§ Task instructions
In the entries below, find every line holding the string "lines" and collect it.

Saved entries
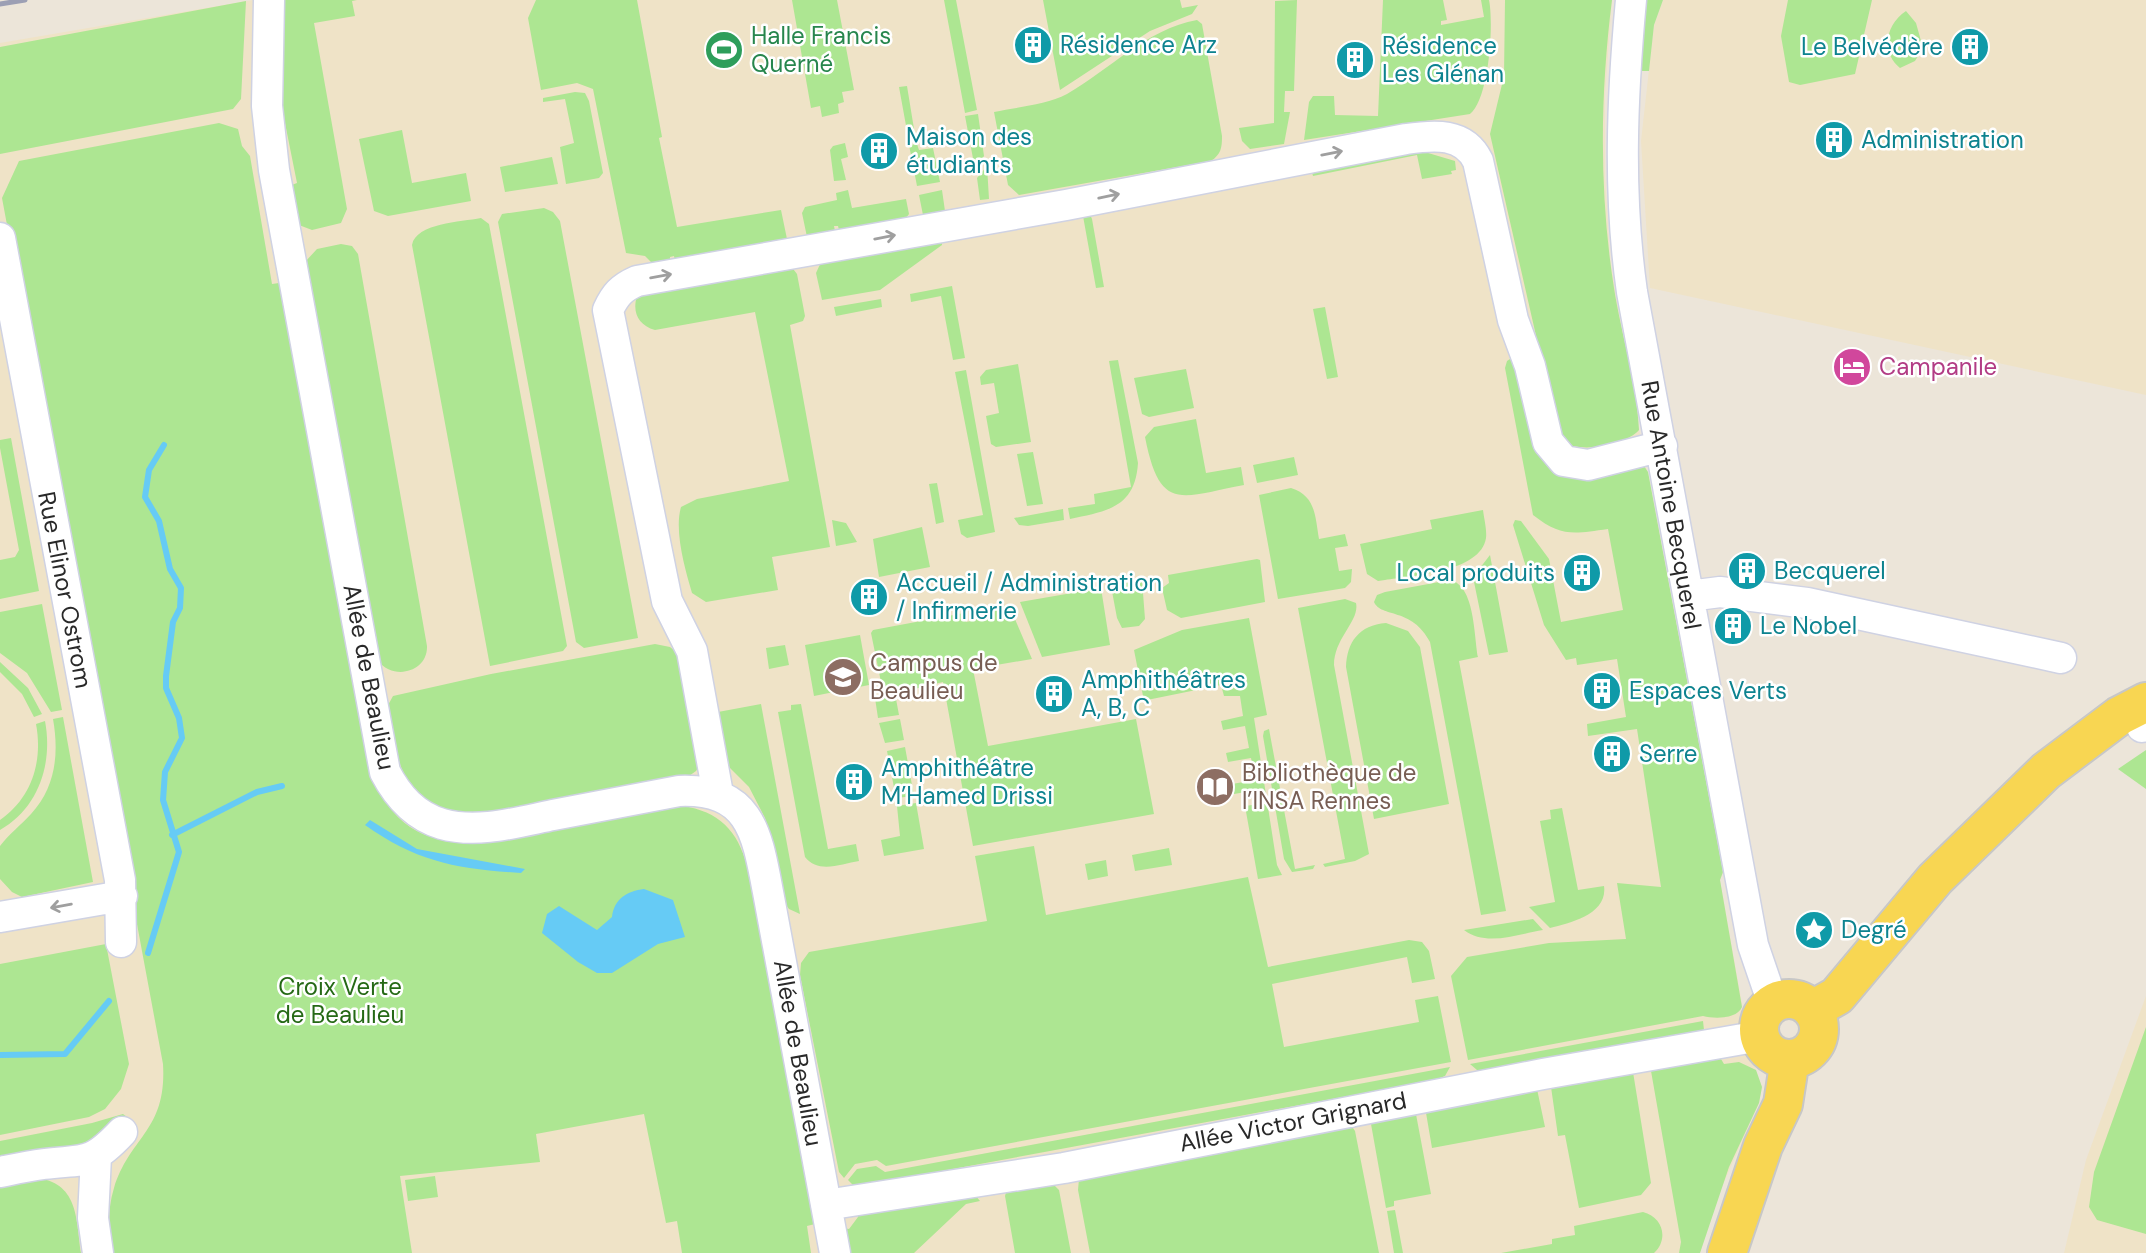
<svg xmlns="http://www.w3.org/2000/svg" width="2146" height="1253" font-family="'DM Sans',sans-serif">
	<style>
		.education { fill: #efe3c7 }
		.green { fill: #ade692 }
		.water { fill: #66cbf5 }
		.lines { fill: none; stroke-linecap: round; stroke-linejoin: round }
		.stream { stroke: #66cbf5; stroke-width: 6 }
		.minor-casing { stroke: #cfd2e3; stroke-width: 33 }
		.major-casing { stroke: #c7c7c7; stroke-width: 42 }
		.minor { stroke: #fff; stroke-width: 30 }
		.major { stroke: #f8d652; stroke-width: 38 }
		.rail { stroke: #9c9fb4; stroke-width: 5 }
		.oneway { stroke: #9f9f9f }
		.labels { text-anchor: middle; stroke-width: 5; stroke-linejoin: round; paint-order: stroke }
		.leisure-label { font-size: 24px; fill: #27864d; stroke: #fff; text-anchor: start }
		.culture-label { font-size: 24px; fill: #0d838f; stroke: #fff; text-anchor: start }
		.hotel-label { font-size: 24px; fill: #b23c85; stroke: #fff; text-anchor: start }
		.street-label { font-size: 24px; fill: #292929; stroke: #fff }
		.education-label { font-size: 24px; fill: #785e54; stroke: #fff; text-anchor: start }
		.park-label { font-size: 24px; fill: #256915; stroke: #fff }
	</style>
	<rect width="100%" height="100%" fill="#ece5d9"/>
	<!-- education -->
	<path class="education" d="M253,0H1612L1605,95V177L1610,259L1639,430L1723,872L1720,880L1742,1004L1739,1023L1762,1087L1759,1103L1721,1189L1700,1253H0V43Z
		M1663,0H2146V395L1650,288L1641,141L1654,25Z
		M2146,996V1253H2064L2086,1160Z"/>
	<!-- green -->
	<path class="green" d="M285,0H357L352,1L355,16L314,23L347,209L341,223L312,230L299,225L289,186L297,183L280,98Z
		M536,0H637L662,137L659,138L677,227L781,210L787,239L675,261L674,256L670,257V262L653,264L645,256L626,253L593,89L577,83L541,90L528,18Z
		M792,0H837L854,90L842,92L844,102L838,104L839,113L822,117L820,106L811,108Z
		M944,0H956L977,110L965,113Z
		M1043,0H1180L1182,8L1198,5L1192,14L1150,31L1060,90Z
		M1297,0L1294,91H1285L1284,112H1290L1284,144L1250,149L1242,141L1239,128L1274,123L1275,1Z
		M1383,0H1443L1447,20L1441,21V25L1484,17L1481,0H1489C1494,24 1489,99 1470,114L1304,140L1309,102L1313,96H1334L1335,115L1378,116Z
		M1505,0H1612C1600,94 1599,194 1614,288C1621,334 1637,382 1639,430C1626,445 1582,453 1565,443L1558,432L1490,134L1504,76Z
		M1646,0H1663L1654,25L1649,71H1640Z
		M1788,0H1872L1855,74L1800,85L1789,82L1781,36Z
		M246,1L241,99L233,109L0,154V47Z
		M1906,11L1916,23L1923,48L1915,61L1900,68C1880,52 1886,24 1906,11Z
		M1197,20L1202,24L1222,136C1222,148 1221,154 1211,161L1019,195L1008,185L994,112C1017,107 1046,105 1067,94C1109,70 1147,29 1197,20Z
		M907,86L914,129L907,131L899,87Z
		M575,92L585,93L589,101L603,173L599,178L566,184L560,147L574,143L565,99L543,102V98Z
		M978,114L984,156L975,169L965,116Z
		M219,123L238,129L242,146L250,156L272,284L279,283L370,769C402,861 472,845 550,830C594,822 638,813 682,806C719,811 738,831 747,866L812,1201L815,1224L807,1226L811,1253H682L677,1221L666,1223L644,1114L536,1134L540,1162L400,1176L412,1253H111C109,1230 107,1210 114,1188C130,1136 167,1131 163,1064L2,198L19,161Z
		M402,130L412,183L466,173L471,201L388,216L374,211L359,139Z
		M845,143L848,157L841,159L846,180L834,181L830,150L833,146Z
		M917,144L919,150L933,148L940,182L917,186L909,145Z
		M1408,147L1455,161L1456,170L1451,171L1452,174L1422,179L1417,155L1313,176L1310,165Z
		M552,157L558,184L505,192L500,167Z
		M987,166L989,199L980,200L977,178Z
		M848,190L852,208L906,199L909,214L906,218L839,230L838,226H834L835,231L807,237L802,213L805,207L837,200L836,193Z
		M942,190L945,211L923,215L919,195Z
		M544,208L553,212L560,221L638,638L584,648L576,642L498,222L502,214Z
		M1089,212L1092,219L1104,287L1096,288L1083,216Z
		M481,218L489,224L567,646L563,651L490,666L412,245C416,223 461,222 481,218Z
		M942,242V245L880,290L822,300L816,273L822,260Z
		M341,244L352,246L358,254L427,646C428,672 394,681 378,661L305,262L317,249Z
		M790,265L797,274L805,316L803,321L790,325L830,547L772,557L778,590L706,602L692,593C685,569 674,531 681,507L697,499L789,481L755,312L655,330C638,325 632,312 637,296Z
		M952,286L965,358L953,360L941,296L911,302L910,294Z
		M881,299L882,307L836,316L834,307Z
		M1325,307L1338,377L1327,379L1313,309Z
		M1513,357L1541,444L1644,466L1648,472L1723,872L1720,880L1742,1007C1737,1019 1715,1019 1703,1016L1468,1060L1451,976L1467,957L1549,943L1626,939L1617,883L1661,887L1637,729L1588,736L1587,724L1626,717L1617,659L1577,665L1576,658L1566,660L1544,625L1513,525L1515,520L1521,521L1549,559L1561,622L1623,610L1608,529C1573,534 1561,537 1533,515L1505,368L1507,361Z
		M1118,360L1138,463C1135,508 1107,511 1070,519L1068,508L1095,504L1094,494L1131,487L1109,361Z
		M1018,364L1031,442L996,447L991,444L986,416L999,413L994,383L981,385L980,377L986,370Z
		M1186,369L1194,408L1149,417L1142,414L1134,378Z
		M966,370L995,532L967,538L961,534L958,520L983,515L955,372Z
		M1196,419L1206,473L1241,467L1244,485C1180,497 1160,513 1145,437L1154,427Z
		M11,438L39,591L0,599V560L15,557L19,550L0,448V440Z
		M1033,452L1043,504L1027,506L1017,454Z
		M1294,457L1298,475L1257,483L1253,465Z
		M937,483L944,522L936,524L929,484Z
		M1291,488C1316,496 1315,516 1319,539L1345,534L1348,546L1335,548L1339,571L1352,569L1351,582L1345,588L1278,599L1259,495Z
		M1063,509L1064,520L1028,526L1019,525L1014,518Z
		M1483,510C1484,518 1487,530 1486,538C1481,572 1411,576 1385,580L1378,581L1367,574L1360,544L1432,529L1430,520Z
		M832,520L846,523L857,542L836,546Z
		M922,527L930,567L879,577L873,539Z
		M1490,555L1508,652L1489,655L1473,577Z
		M1257,559L1260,560L1265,602L1181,618L1167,610L1162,588L1169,583L1168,575Z
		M1142,580L1145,619L1139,626L1122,628L1117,618L1111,586Z
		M1450,580C1475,585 1474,636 1478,657L1459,661L1506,911L1481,915L1430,642C1412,607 1381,618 1374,602L1377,595L1385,592Z
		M1101,588L1110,645L1042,657L1020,602Z
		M1345,599L1356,603C1360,621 1334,638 1334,665L1369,854L1355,861L1325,867L1323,864L1345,859L1298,608Z
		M42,604L62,710L51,712L27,673L0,653V612Z
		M1009,605L1032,659L973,669L988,746L1136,719L1154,814L973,846L943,682L898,693L882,687L871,633L873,630L964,613L966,622L976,620L975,612Z
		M1249,618L1267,715L1254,718L1277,865L1282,875L1258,879L1245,806L1259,804L1257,790L1234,794L1232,784L1255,780L1251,758L1228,762L1226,753L1249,748L1245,726L1223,730L1221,721L1243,716L1240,696H1224L1221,685L1147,700L1143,696L1134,650L1182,630Z
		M1386,623L1408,631L1420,647L1449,804L1374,819L1346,667C1347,642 1359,625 1386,623Z
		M860,635L869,685L814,696L805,645Z
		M655,644L670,647L681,656L701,763L696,771L689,776C642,785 472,826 436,810C400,793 393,741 387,707L393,696L491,674Z
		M785,645L789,665L769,669L766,648Z
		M0,662L28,688L42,714L34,717L22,694L0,672Z
		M883,694L896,699L899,715L878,718L875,698L884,696Z
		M761,704L800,914L789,909L779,896L765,818L749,787L729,767L718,712Z
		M801,704L828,849L856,844L859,861C841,864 818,874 805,857L778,712L791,710V705Z
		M63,717L93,882L22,897L12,892L0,879V846C9,834 21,825 31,814C56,787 59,753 53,719Z
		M900,719L904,740L885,743L879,723Z
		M45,721C53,763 39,808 0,830V820C32,798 43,761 36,724Z
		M1269,729L1295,869L1315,865L1313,869L1292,872L1284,859L1263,736L1264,731Z
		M905,747L914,796L896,798L887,751Z
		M2146,750V789L2118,769Z
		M916,803L924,849L884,856L881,840L900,836L897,806Z
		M1562,808L1578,890L1604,886C1608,914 1571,923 1550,928L1529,907L1555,902L1540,821L1551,819L1550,810Z
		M1034,846L1046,915L1248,877L1268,967L1409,940L1422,942L1429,951L1435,979L1412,983L1407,957L1272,984L1284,1047L1419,1022L1415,1000L1438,996L1451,1062L886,1166L877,1160L855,1164L844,1178L839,1172L800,975L801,963L809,952L987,921L975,856Z
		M1169,848L1172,865L1135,871L1132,855Z
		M1106,860L1108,876L1088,880L1085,864Z
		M1533,919L1543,930C1518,934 1486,947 1464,930Z
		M106,944L129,1064L121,1089L105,1109L89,1117L0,1135V964Z
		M1703,1021L1704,1030L1487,1071L1477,1070L1470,1064Z
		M2146,1027V1234L2097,1220L2089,1207L2094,1172Z
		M1721,1059L1724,1064L1739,1062L1756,1070L1762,1087L1759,1103L1729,1167L1700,1253H1679L1681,1242L1651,1071L1655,1064Z
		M1450,1067L1445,1076L1435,1080L855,1187L848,1180L857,1169L876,1166L885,1172Z
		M1633,1072L1651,1183L1641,1195L1579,1208L1565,1135L1558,1136L1551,1087Z
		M1537,1089L1545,1127L1432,1148L1425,1107Z
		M1415,1109L1431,1194L1394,1201V1206L1386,1208L1371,1124L1376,1119Z
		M123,1114L127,1117L125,1121L88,1143L0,1159V1141L92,1123Z
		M1351,1125L1355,1131L1379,1253H1090L1078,1190L1079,1179Z
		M435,1176L438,1197L408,1201L405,1180Z
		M39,1178C79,1185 76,1220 81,1253H0V1185Z
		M1049,1180L1059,1190L1071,1253H1015L1005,1196L1007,1189Z
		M974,1194L980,1201L966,1204L914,1253H848L843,1228L849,1229L858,1217V1212Z
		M1395,1210L1403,1253H1394L1387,1211Z
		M1643,1212C1663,1217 1669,1239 1654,1253H1501L1552,1244V1239L1575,1235L1574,1226Z"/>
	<!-- water -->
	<path class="water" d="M370,820L417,849L525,869L521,873C457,869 417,862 365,825Z
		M644,889L673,900L685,937L658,944L612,973H597L578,962L542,933L547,914L559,906L597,930L612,917C614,899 627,891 644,889Z"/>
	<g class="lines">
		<!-- stream -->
		<path class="stream" d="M172,835L257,792L282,786
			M148,953L179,852L163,800L165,772L182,738L179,718L166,688V676L173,622L180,608L181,588L170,569L159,521L145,497L149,470L164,445
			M0,1055L65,1054L109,1001"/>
		<defs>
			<path id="minor" d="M269,0L267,106L274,170L385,772C398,797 415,816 442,824C478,834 518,822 553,815C595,807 637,799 679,791C751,788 757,834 768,892L835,1253
				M1631,0C1622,98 1618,194 1632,292L1753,945L1768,989L1778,1001
				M0,238L120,880L121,942
				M1689,596L1720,592L1807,603L2061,658
				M2142,727L2146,726
				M718,794L692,651L667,601L608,310C615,295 621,288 637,281L1066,205L1406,139C1434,135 1464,132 1478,161L1513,320L1530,366L1548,442L1564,461L1588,465L1662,446
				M0,917L122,896
				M96,1156L93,1218L98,1253
				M0,1172C15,1169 29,1166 44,1164C85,1159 90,1166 122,1132
				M826,1205L1064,1168L1543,1074L1760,1036"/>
			<path id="major" d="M1759 1029a30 30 0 1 1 60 0a30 30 0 1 1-60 0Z
				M1812,1010L1837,996L1935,879L2046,771L2119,716L2146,702
				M1727,1253L1763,1146L1783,1104L1790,1059"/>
		</defs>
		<!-- minor casing -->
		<use href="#minor" class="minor-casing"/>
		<!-- major casing -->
		<use href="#major" class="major-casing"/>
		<!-- minor -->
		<use href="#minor" class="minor"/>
		<!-- major -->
		<use href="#major" class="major"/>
		<!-- rail -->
		<path class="rail" d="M0,4L25,0"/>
	</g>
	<!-- one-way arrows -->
	<defs><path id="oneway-shaft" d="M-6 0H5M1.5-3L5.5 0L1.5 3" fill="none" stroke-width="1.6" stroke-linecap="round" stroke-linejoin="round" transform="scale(1.75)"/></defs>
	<g class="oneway">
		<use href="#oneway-shaft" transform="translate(1332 153) rotate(-11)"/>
		<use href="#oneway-shaft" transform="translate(1109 196) rotate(-12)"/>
		<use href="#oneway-shaft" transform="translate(885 237) rotate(-11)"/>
		<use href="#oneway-shaft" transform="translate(661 276) rotate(-10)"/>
		<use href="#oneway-shaft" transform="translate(61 906) rotate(170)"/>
	</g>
	<!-- icons -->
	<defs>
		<symbol id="building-disc" viewBox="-11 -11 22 22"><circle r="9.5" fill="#0f9aa8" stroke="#fff"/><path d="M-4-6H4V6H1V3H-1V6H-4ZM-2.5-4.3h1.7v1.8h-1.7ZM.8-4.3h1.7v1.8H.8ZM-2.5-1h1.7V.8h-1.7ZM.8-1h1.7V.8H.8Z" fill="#fff"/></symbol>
		<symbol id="stadium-disc" viewBox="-11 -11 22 22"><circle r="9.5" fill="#2e9e5b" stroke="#fff"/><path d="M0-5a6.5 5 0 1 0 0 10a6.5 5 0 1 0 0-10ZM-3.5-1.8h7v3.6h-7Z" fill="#fff"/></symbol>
		<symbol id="hotel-disc" viewBox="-11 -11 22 22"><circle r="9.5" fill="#d1479c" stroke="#fff"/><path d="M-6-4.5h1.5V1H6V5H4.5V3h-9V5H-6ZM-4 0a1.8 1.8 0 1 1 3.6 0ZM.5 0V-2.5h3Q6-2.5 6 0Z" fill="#fff"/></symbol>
		<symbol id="university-disc" viewBox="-11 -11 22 22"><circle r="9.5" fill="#8d6e63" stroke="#fff"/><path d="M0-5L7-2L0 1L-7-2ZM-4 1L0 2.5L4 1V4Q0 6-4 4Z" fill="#fff"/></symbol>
		<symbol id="library-disc" viewBox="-11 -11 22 22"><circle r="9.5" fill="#8d6e63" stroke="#fff"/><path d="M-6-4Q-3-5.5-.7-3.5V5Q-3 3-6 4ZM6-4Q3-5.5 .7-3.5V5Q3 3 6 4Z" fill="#fff"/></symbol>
		<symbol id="sight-disc" viewBox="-11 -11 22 22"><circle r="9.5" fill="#0f9aa8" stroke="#fff"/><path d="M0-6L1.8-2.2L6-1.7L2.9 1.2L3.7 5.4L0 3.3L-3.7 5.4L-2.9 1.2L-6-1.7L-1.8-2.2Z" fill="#fff"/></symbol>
	</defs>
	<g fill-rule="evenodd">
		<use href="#building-disc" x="1011" y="23" width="44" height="44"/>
		<use href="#building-disc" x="1948" y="25" width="44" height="44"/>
		<use href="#stadium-disc" x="702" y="28" width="44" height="44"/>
		<use href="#building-disc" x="1333" y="38" width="44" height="44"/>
		<use href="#building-disc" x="1812" y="118" width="44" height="44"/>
		<use href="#building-disc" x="857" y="129" width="44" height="44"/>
		<use href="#hotel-disc" x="1830" y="345" width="44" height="44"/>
		<use href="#building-disc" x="1725" y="549" width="44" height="44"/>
		<use href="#building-disc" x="1560" y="551" width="44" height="44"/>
		<use href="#building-disc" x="847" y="575" width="44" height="44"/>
		<use href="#building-disc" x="1711" y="604" width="44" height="44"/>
		<use href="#university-disc" x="821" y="655" width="44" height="44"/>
		<use href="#building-disc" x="1580" y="669" width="44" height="44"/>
		<use href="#building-disc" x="1032" y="672" width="44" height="44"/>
		<use href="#building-disc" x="1590" y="732" width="44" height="44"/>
		<use href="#building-disc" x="832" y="760" width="44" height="44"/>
		<use href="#library-disc" x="1193" y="765" width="44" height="44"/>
		<use href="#sight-disc" x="1792" y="908" width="44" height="44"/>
	</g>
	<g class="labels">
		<!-- leisure labels -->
		<g class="leisure-label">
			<text x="751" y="44">Halle Francis<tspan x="751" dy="28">Querné</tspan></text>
		</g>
		<!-- culture labels -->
		<g class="culture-label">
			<text x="1060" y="53">Résidence Arz</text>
			<text x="1382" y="54">Résidence<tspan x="1382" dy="28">Les Glénan</tspan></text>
			<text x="1943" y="55" text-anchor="end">Le Belvédère</text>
			<text x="906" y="145">Maison des<tspan x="906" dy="28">étudiants</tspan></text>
			<text x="1861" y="148">Administration</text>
			<text x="1774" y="579">Becquerel</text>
			<text x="1555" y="581" text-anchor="end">Local produits</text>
			<text x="896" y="591">Accueil / Administration<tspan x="896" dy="28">/ Infirmerie</tspan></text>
			<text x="1760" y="634">Le Nobel</text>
			<text x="1081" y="688">Amphithéâtres<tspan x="1081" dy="28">A, B, C</tspan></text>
			<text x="1629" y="699">Espaces Verts</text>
			<text x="1639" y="762">Serre</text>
			<text x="881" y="776">Amphithéâtre<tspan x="881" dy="28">M’Hamed Drissi</tspan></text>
			<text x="1841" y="938">Degré</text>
		</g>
		<!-- hotel labels -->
		<g class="hotel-label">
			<text x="1879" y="375">Campanile</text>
		</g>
		<!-- street labels -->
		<g class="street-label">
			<text transform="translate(1671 505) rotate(80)" y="8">Rue Antoine Becquerel</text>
			<text transform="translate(65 590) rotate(79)" y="8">Rue Elinor Ostrom</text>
			<text transform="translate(369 677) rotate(79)" y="8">Allée de Beaulieu</text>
			<text transform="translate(798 1053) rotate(80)" y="8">Allée de Beaulieu</text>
			<text transform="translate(1293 1122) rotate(-11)" y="8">Allée Victor Grignard</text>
		</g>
		<!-- education labels -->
		<g class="education-label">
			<text x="870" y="671">Campus de<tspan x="870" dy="28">Beaulieu</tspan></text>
			<text x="1242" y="781">Bibliothèque de<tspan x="1242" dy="28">l’INSA Rennes</tspan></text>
		</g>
		<!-- park labels -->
		<g class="park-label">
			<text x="340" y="995">Croix Verte<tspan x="340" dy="28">de Beaulieu</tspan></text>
		</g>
	</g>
</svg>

§ Response area
		.lines { fill: none; stroke-linecap: round; stroke-linejoin: round }
	<g class="lines">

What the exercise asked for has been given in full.